Impact investing: Innovative philanthropy in the COVID era
By Elena M. Marks and Mike Nellis
Elena M. Marks is president and CEO of the Episcopal Health Foundation. Mike Nellis is CEO of Austin Community Foundation.
If COVID-19 has taught us anything, it’s that we must work together and find creative solutions to our biggest issues. This year, we’ve observed the philanthropic sector quickly and decisively respond to the urgent needs of Texans and Americans faced with health and economic hardships not felt in recent memory. But we must seek more impactful funding mechanisms to ensure recovery and a brighter future.
The pandemic has exacerbated many of the systemic inequalities in our communities and it’s brought more attention to the gap in services that many Texans face every day. This has led philanthropy to embrace change and collaboration in order to provide nimble, flexible funding to communities disproportionately impacted by COVID-19.
Among the funding sources being disbursed for COVID-19 relief, one in particular stands out as a promising tool that can sustain and scale the results of traditional grantmaking. Impact investments are made with the intention to generate positive, measurable social and environmental impact, alongside a financial return. Impact investing has been in use since the late 1960s to increase access to opportunity and accelerate solutions to social problems, yet it’s not a widely used tool in Texas.
In 2019, the Episcopal Health Foundation (EHF) began implementing an impact investing strategy and researching innovative ways that loans and investments can help improve health across the state. EHF has allocated $20 million for this new program. That enables it to use other financial tools like debt and equity investments in for-profit and non-profit organizations, advancing the same strategies the foundation seeks to achieve through traditional grantmaking.
Meanwhile, Austin Community Foundation (ACF) has been making impact investments for several years. ACF began making investments first through intermediaries and then directly to nonprofits. After a few years gaining experience, ACF shifted the focus of its impact investments to support economic security and affordable housing through local intermediaries. ACF’s impact investment program, known as FundATX, has a pool of $2.8 million in assets, and projects are structured as Program Related Investments (PRIs).

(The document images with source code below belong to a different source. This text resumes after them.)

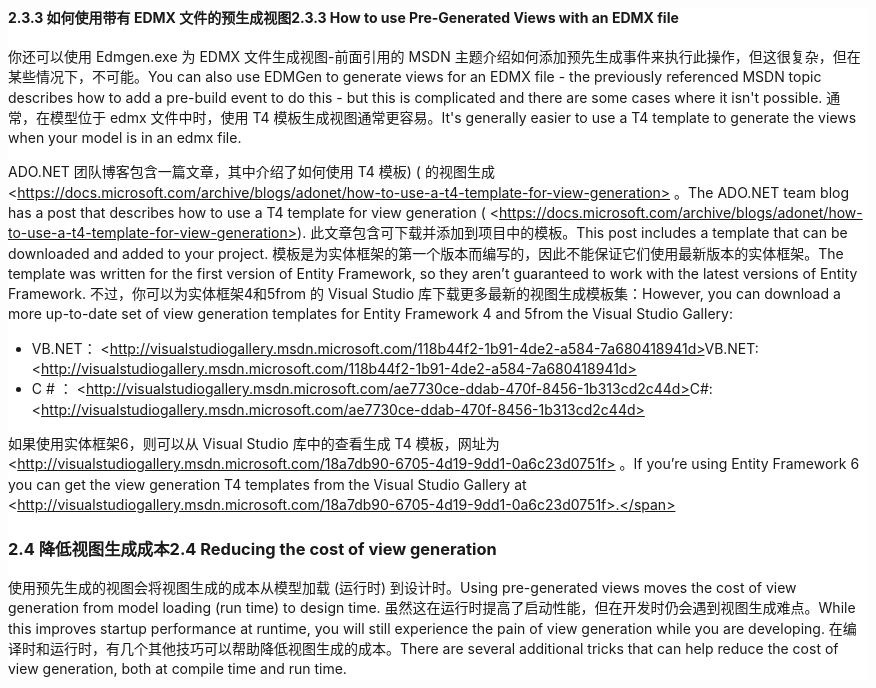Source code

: #### <a name="233-how-to-use-pre-generated-views-with-an-edmx-file"></a><span data-ttu-id="6b3f7-275">2.3.3 如何使用带有 EDMX 文件的预生成视图</span><span class="sxs-lookup"><span data-stu-id="6b3f7-275">2.3.3 How to use Pre-Generated Views with an EDMX file</span></span>

<span data-ttu-id="6b3f7-276">你还可以使用 Edmgen.exe 为 EDMX 文件生成视图-前面引用的 MSDN 主题介绍如何添加预先生成事件来执行此操作，但这很复杂，但在某些情况下，不可能。</span><span class="sxs-lookup"><span data-stu-id="6b3f7-276">You can also use EDMGen to generate views for an EDMX file - the previously referenced MSDN topic describes how to add a pre-build event to do this - but this is complicated and there are some cases where it isn't possible.</span></span> <span data-ttu-id="6b3f7-277">通常，在模型位于 edmx 文件中时，使用 T4 模板生成视图通常更容易。</span><span class="sxs-lookup"><span data-stu-id="6b3f7-277">It's generally easier to use a T4 template to generate the views when your model is in an edmx file.</span></span>

<span data-ttu-id="6b3f7-278">ADO.NET 团队博客包含一篇文章，其中介绍了如何使用 T4 模板)  ( 的视图生成 \<https://docs.microsoft.com/archive/blogs/adonet/how-to-use-a-t4-template-for-view-generation> 。</span><span class="sxs-lookup"><span data-stu-id="6b3f7-278">The ADO.NET team blog has a post that describes how to use a T4 template for view generation ( \<https://docs.microsoft.com/archive/blogs/adonet/how-to-use-a-t4-template-for-view-generation>).</span></span> <span data-ttu-id="6b3f7-279">此文章包含可下载并添加到项目中的模板。</span><span class="sxs-lookup"><span data-stu-id="6b3f7-279">This post includes a template that can be downloaded and added to your project.</span></span> <span data-ttu-id="6b3f7-280">模板是为实体框架的第一个版本而编写的，因此不能保证它们使用最新版本的实体框架。</span><span class="sxs-lookup"><span data-stu-id="6b3f7-280">The template was written for the first version of Entity Framework, so they aren’t guaranteed to work with the latest versions of Entity Framework.</span></span> <span data-ttu-id="6b3f7-281">不过，你可以为实体框架4和5from 的 Visual Studio 库下载更多最新的视图生成模板集：</span><span class="sxs-lookup"><span data-stu-id="6b3f7-281">However, you can download a more up-to-date set of view generation templates for Entity Framework 4 and 5from the Visual Studio Gallery:</span></span>

-   <span data-ttu-id="6b3f7-282">VB.NET： \<http://visualstudiogallery.msdn.microsoft.com/118b44f2-1b91-4de2-a584-7a680418941d></span><span class="sxs-lookup"><span data-stu-id="6b3f7-282">VB.NET: \<http://visualstudiogallery.msdn.microsoft.com/118b44f2-1b91-4de2-a584-7a680418941d></span></span>
-   <span data-ttu-id="6b3f7-283">C \# ： \<http://visualstudiogallery.msdn.microsoft.com/ae7730ce-ddab-470f-8456-1b313cd2c44d></span><span class="sxs-lookup"><span data-stu-id="6b3f7-283">C\#: \<http://visualstudiogallery.msdn.microsoft.com/ae7730ce-ddab-470f-8456-1b313cd2c44d></span></span>

<span data-ttu-id="6b3f7-284">如果使用实体框架6，则可以从 Visual Studio 库中的查看生成 T4 模板，网址为 \<http://visualstudiogallery.msdn.microsoft.com/18a7db90-6705-4d19-9dd1-0a6c23d0751f> 。</span><span class="sxs-lookup"><span data-stu-id="6b3f7-284">If you’re using Entity Framework 6 you can get the view generation T4 templates from the Visual Studio Gallery at \<http://visualstudiogallery.msdn.microsoft.com/18a7db90-6705-4d19-9dd1-0a6c23d0751f>.</span></span>

### <a name="24-reducing-the-cost-of-view-generation"></a><span data-ttu-id="6b3f7-285">2.4 降低视图生成成本</span><span class="sxs-lookup"><span data-stu-id="6b3f7-285">2.4 Reducing the cost of view generation</span></span>

<span data-ttu-id="6b3f7-286">使用预先生成的视图会将视图生成的成本从模型加载 (运行时) 到设计时。</span><span class="sxs-lookup"><span data-stu-id="6b3f7-286">Using pre-generated views moves the cost of view generation from model loading (run time) to design time.</span></span> <span data-ttu-id="6b3f7-287">虽然这在运行时提高了启动性能，但在开发时仍会遇到视图生成难点。</span><span class="sxs-lookup"><span data-stu-id="6b3f7-287">While this improves startup performance at runtime, you will still experience the pain of view generation while you are developing.</span></span> <span data-ttu-id="6b3f7-288">在编译时和运行时，有几个其他技巧可以帮助降低视图生成的成本。</span><span class="sxs-lookup"><span data-stu-id="6b3f7-288">There are several additional tricks that can help reduce the cost of view generation, both at compile time and run time.</span></span>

FundATX investments have primarily been directed to community development financial institutions (CDFIs) and other intermediaries that play an important role in the place-based impact investing network in Central Texas.
When coronavirus cases were rampant this summer, safety-net clinics across Texas were facing potentially devastating financial struggles caused by COVID-19. This led Episcopal Health Foundation, in partnership with Austin Community Foundation, to create a new emergency loan program to help clinics remain open to serve more Texans who were at risk of going without medical care during the pandemic.
The $5 million Texas Clinic Emergency Loan Fund offers selected federally qualified health centers and other charity clinics low-interest loans between $500,000 and $1 million, to help offset reduced revenues from fewer routine patient visits, shifts to telemedicine, increase in uninsured patients and other additional expenses caused by COVID-19.
Six health centers and clinics that each have multiple sites have secured loans through the Texas Clinic Emergency Loan Fund. These clinics service communities in greater Houston, Austin and 20 Texas counties. The loans range from $250,000 to $1 million, require no payment in the first year and have a three-year repayment term.
Episcopal Health Foundation developed the Texas Clinic Emergency Loan Fund and provided the initial funding for the program. Austin Community Foundation serves as the fiscal sponsor and distributes the loans. Avivar Capital serves as the fund’s program administrator, implementing the fund in partnership with national leaders in impact investing, clinic financing and loan administration. Due to the experience and infrastructure already in place, Episcopal Health Foundation and Austin Community Foundation were able to establish the fund and disburse the loans with relative ease and speed.
The Texas Clinic Emergency Loan Fund is a prime example of how collaboration and innovation can provide new avenues to make our communities stronger and better equipped to address our most pressing needs.
We encourage more philanthropists, foundations and other charitable organizations to go beyond the boundaries of traditional grantmaking and seek opportunities to join the impact investing ecosystem in Texas.